[Data entries]
= Beginning of Section =
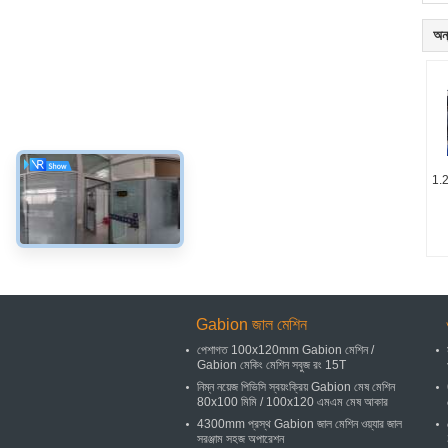
অন্
1.2
Gabion জাল মেশিন
পেশাগত 100x120mm Gabion মেশিন /
Gabion মেকিং মেশিন সবুজ রং 15T
নিম্ন নয়েজ পিভিসি স্বয়ংক্রিয় Gabion মেষ মেশিন
80x100 মিমি / 100x120 এমএম মেষ আকার
4300mm প্রস্থ Gabion জাল মেশিন ওয়্যার জাল
সরঞ্জাম সহজ অপারেশন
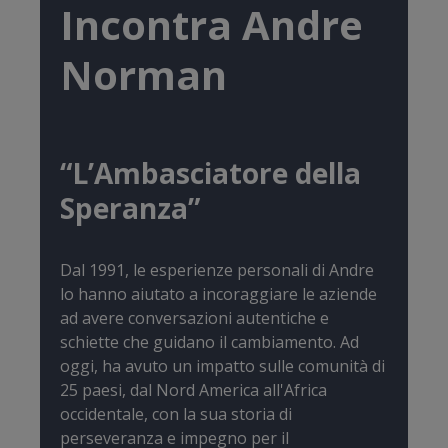
Incontra Andre
Norman
“L’Ambasciatore della
Speranza”
Dal 1991, le esperienze personali di Andre
lo hanno aiutato a incoraggiare le aziende
ad avere conversazioni autentiche e
schiette che guidano il cambiamento. Ad
oggi, ha avuto un impatto sulle comunità di
25 paesi, dal Nord America all'Africa
occidentale, con la sua storia di
perseveranza e impegno per il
= End of Section =
** DESCRIPTION OF THE TASK **
Copy all lines above containing the string "Andre".

** EXERCISE OUTPUT **
Incontra Andre
Dal 1991, le esperienze personali di Andre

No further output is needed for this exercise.